[THE TASK] From the entries below, copy every line where the string "Head" appears.

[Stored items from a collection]
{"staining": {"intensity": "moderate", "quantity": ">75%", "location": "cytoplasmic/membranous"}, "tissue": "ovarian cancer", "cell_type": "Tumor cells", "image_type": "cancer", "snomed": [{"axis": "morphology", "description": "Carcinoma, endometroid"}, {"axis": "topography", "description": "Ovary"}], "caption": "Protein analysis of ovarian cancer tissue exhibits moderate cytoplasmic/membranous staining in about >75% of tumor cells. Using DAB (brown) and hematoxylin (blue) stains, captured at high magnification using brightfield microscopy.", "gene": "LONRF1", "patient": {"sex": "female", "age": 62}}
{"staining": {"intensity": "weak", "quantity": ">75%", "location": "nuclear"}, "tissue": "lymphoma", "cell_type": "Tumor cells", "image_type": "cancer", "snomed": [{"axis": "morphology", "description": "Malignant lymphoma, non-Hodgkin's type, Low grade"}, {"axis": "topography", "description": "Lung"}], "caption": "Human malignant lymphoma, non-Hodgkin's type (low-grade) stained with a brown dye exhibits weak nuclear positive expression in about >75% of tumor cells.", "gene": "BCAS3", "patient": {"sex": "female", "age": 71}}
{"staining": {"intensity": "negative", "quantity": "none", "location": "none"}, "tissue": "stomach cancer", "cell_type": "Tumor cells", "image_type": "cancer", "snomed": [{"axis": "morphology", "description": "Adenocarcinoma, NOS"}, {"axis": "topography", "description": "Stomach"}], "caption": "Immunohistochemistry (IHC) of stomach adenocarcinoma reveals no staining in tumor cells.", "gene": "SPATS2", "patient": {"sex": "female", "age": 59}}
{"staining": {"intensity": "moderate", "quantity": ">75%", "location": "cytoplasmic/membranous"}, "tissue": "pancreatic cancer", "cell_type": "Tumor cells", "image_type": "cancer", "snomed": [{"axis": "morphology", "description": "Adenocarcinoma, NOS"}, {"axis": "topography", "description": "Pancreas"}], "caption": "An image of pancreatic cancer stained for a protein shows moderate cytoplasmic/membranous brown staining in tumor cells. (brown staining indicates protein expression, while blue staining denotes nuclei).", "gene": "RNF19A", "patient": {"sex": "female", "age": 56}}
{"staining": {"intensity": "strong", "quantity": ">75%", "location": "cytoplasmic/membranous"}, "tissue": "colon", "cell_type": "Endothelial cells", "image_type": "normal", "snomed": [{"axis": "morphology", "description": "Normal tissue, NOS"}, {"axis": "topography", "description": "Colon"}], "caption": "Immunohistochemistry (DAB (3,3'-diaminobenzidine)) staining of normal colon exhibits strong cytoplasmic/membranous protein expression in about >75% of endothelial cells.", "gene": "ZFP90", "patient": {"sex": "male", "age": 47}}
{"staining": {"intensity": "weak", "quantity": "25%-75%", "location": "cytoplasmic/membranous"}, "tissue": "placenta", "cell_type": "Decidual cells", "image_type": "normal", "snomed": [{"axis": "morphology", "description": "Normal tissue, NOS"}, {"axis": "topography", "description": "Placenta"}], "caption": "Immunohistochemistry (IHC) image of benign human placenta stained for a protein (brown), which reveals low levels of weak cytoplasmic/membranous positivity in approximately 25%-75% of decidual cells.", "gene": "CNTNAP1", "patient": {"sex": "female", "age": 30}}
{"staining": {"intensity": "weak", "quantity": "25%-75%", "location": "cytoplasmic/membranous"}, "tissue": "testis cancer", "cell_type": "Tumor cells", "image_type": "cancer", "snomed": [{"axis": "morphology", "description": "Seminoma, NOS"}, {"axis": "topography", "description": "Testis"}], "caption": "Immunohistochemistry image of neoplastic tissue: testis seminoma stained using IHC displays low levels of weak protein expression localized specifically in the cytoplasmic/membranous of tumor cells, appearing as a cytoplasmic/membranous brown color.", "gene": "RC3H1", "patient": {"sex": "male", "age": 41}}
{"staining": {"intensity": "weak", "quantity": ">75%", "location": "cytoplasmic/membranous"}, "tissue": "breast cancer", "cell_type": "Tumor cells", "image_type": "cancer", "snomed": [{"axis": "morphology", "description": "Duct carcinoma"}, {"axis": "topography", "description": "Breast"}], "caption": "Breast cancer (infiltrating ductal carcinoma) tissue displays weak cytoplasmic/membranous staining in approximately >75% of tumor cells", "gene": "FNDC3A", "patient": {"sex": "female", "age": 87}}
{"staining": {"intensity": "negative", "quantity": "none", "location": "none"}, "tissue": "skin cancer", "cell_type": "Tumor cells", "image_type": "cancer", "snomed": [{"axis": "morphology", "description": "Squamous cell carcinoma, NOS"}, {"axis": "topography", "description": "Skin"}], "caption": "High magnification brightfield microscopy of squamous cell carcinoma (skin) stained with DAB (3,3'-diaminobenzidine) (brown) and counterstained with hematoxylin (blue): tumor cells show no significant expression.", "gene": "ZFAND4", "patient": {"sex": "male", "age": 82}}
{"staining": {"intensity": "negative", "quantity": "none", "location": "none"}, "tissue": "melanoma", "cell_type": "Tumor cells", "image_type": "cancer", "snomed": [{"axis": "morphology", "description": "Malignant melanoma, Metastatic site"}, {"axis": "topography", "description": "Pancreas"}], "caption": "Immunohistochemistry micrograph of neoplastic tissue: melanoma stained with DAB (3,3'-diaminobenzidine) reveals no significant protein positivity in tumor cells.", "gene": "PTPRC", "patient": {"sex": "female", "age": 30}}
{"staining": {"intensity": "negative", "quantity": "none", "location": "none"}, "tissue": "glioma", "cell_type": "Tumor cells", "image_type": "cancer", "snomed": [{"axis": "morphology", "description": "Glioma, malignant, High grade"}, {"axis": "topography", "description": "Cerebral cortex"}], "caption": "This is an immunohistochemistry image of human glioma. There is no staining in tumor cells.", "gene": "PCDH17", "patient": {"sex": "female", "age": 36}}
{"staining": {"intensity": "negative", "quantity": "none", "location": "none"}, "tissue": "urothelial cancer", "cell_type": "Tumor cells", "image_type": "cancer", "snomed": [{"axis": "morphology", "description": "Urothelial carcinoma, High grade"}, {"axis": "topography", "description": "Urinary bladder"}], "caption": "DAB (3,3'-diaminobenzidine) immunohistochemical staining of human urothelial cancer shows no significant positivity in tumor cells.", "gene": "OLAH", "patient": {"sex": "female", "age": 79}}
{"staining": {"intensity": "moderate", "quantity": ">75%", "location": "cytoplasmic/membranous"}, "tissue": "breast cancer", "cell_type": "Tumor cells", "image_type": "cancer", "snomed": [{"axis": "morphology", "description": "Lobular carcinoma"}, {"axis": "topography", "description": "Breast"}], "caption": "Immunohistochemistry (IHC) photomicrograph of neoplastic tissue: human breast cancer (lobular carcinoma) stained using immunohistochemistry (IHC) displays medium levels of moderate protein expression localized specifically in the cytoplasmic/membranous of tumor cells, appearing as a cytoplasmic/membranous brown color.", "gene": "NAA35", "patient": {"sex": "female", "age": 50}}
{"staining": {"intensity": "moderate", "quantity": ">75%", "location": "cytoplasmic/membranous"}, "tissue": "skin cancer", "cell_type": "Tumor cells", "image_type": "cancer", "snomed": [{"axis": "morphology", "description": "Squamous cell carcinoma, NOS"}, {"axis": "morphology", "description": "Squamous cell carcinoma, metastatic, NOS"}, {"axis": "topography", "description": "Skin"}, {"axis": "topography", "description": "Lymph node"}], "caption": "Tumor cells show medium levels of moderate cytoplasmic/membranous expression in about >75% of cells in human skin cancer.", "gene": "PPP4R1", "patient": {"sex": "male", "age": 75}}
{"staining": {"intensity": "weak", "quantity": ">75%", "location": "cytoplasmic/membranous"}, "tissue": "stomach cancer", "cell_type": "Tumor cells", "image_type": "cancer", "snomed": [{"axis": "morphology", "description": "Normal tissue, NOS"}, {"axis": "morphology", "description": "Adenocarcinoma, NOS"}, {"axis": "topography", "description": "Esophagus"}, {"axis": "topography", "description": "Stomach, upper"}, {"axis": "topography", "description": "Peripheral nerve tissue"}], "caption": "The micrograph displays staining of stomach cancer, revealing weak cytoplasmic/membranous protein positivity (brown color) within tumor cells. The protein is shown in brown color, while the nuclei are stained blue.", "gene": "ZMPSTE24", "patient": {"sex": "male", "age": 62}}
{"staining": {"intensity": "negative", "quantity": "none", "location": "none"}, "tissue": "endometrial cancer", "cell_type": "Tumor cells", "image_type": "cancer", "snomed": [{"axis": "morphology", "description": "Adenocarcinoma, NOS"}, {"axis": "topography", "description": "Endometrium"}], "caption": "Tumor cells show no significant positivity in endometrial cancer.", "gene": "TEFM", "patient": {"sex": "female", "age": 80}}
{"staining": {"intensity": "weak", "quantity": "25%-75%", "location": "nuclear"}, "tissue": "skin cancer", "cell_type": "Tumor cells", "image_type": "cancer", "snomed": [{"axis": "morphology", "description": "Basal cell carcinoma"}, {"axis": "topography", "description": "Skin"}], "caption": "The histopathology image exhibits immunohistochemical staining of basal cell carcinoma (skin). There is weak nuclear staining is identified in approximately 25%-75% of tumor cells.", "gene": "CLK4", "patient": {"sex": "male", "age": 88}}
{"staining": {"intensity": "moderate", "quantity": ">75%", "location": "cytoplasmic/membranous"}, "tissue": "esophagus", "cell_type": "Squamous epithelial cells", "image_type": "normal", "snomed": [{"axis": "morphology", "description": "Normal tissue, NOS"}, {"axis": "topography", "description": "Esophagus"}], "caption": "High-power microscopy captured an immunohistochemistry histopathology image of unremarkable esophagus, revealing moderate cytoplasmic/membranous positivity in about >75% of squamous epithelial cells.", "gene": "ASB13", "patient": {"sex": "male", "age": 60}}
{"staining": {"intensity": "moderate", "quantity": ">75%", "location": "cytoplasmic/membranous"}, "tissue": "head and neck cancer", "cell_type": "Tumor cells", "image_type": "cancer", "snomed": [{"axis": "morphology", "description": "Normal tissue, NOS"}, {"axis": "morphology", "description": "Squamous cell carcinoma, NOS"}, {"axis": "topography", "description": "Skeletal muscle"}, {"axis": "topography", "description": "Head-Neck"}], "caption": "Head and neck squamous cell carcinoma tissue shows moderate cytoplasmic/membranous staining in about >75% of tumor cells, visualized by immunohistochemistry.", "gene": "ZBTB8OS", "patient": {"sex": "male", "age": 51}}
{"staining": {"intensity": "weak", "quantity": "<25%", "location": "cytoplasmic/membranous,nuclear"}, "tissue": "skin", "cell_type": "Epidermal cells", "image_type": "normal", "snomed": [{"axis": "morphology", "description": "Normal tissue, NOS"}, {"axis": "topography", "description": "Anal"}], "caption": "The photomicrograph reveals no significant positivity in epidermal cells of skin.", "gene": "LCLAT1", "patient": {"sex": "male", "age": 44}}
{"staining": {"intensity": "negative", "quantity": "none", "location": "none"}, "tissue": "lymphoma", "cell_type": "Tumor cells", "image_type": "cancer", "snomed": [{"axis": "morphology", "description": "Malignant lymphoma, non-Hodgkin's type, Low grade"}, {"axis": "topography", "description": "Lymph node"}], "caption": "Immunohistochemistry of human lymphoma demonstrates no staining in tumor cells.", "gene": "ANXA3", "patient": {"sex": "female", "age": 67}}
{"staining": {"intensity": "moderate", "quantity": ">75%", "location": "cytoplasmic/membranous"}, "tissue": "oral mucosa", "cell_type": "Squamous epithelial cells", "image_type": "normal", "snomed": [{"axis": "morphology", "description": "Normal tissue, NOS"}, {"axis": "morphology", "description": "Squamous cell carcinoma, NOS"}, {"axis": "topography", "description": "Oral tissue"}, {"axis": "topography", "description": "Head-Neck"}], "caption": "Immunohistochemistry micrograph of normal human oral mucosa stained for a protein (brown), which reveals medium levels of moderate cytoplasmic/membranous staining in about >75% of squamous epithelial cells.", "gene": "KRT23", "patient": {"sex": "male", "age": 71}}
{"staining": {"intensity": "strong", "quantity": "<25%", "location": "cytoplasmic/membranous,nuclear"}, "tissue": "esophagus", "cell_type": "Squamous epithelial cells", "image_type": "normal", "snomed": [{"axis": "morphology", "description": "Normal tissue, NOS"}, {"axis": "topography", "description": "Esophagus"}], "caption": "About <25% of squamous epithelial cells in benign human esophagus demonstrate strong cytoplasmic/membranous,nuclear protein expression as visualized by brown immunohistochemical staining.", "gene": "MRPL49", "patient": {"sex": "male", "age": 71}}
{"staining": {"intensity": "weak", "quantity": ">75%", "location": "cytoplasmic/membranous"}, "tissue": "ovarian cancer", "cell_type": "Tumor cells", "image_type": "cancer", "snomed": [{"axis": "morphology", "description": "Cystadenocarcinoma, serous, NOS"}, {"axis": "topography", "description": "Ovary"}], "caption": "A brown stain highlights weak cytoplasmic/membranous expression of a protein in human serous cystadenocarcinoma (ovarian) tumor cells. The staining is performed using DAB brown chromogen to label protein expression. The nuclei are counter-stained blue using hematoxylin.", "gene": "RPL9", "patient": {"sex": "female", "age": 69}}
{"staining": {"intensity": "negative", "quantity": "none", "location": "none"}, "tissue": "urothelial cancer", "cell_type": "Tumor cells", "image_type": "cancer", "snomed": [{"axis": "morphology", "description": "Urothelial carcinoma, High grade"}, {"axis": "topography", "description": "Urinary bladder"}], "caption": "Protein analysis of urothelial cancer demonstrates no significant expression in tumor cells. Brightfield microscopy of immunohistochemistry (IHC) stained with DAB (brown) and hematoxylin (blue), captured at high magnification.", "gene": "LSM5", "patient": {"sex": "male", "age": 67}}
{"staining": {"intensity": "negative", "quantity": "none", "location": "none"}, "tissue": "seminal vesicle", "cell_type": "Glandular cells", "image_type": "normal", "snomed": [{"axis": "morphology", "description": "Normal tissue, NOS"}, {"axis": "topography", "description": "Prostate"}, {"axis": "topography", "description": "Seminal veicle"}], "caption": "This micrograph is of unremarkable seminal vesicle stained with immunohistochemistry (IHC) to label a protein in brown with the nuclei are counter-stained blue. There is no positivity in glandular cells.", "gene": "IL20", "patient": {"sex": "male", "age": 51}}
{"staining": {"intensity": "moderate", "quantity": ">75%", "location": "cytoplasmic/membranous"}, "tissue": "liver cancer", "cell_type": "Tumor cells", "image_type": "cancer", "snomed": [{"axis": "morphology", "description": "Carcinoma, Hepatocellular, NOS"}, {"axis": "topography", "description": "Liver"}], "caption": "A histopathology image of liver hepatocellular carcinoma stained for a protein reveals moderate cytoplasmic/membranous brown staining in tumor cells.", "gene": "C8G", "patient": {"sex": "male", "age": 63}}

[ANSWER FOR THE TASK]
{"staining": {"intensity": "moderate", "quantity": ">75%", "location": "cytoplasmic/membranous"}, "tissue": "head and neck cancer", "cell_type": "Tumor cells", "image_type": "cancer", "snomed": [{"axis": "morphology", "description": "Normal tissue, NOS"}, {"axis": "morphology", "description": "Squamous cell carcinoma, NOS"}, {"axis": "topography", "description": "Skeletal muscle"}, {"axis": "topography", "description": "Head-Neck"}], "caption": "Head and neck squamous cell carcinoma tissue shows moderate cytoplasmic/membranous staining in about >75% of tumor cells, visualized by immunohistochemistry.", "gene": "ZBTB8OS", "patient": {"sex": "male", "age": 51}}
{"staining": {"intensity": "moderate", "quantity": ">75%", "location": "cytoplasmic/membranous"}, "tissue": "oral mucosa", "cell_type": "Squamous epithelial cells", "image_type": "normal", "snomed": [{"axis": "morphology", "description": "Normal tissue, NOS"}, {"axis": "morphology", "description": "Squamous cell carcinoma, NOS"}, {"axis": "topography", "description": "Oral tissue"}, {"axis": "topography", "description": "Head-Neck"}], "caption": "Immunohistochemistry micrograph of normal human oral mucosa stained for a protein (brown), which reveals medium levels of moderate cytoplasmic/membranous staining in about >75% of squamous epithelial cells.", "gene": "KRT23", "patient": {"sex": "male", "age": 71}}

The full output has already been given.